> Problem to solve
Copy out the source text in the records below character for character, and leave out the pictures.

Information supplied Start Marker

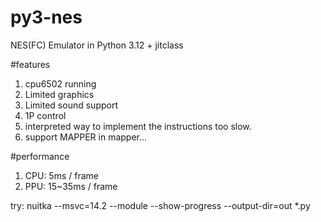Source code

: # py3-nes
NES(FC) Emulator in Python 3.12 + jitclass

#features
1. cpu6502 running
2. Limited graphics
3. Limited sound support
4. 1P control
5. interpreted way to implement the instructions too slow. 
6. support MAPPER in mapper...

#performance
1. CPU: 5ms / frame
2. PPU: 15~35ms / frame

try:
nuitka --msvc=14.2 --module --show-progress --output-dir=out *.py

Information supplied End Marker

> Problem solution
Source code

: # py3-nes
NES(FC) Emulator in Python 3.12 + jitclass

#features
1. cpu6502 running
2. Limited graphics
3. Limited sound support
4. 1P control
5. interpreted way to implement the instructions too slow. 
6. support MAPPER in mapper...

#performance
1. CPU: 5ms / frame
2. PPU: 15~35ms / frame

try:
nuitka --msvc=14.2 --module --show-progress --output-dir=out *.py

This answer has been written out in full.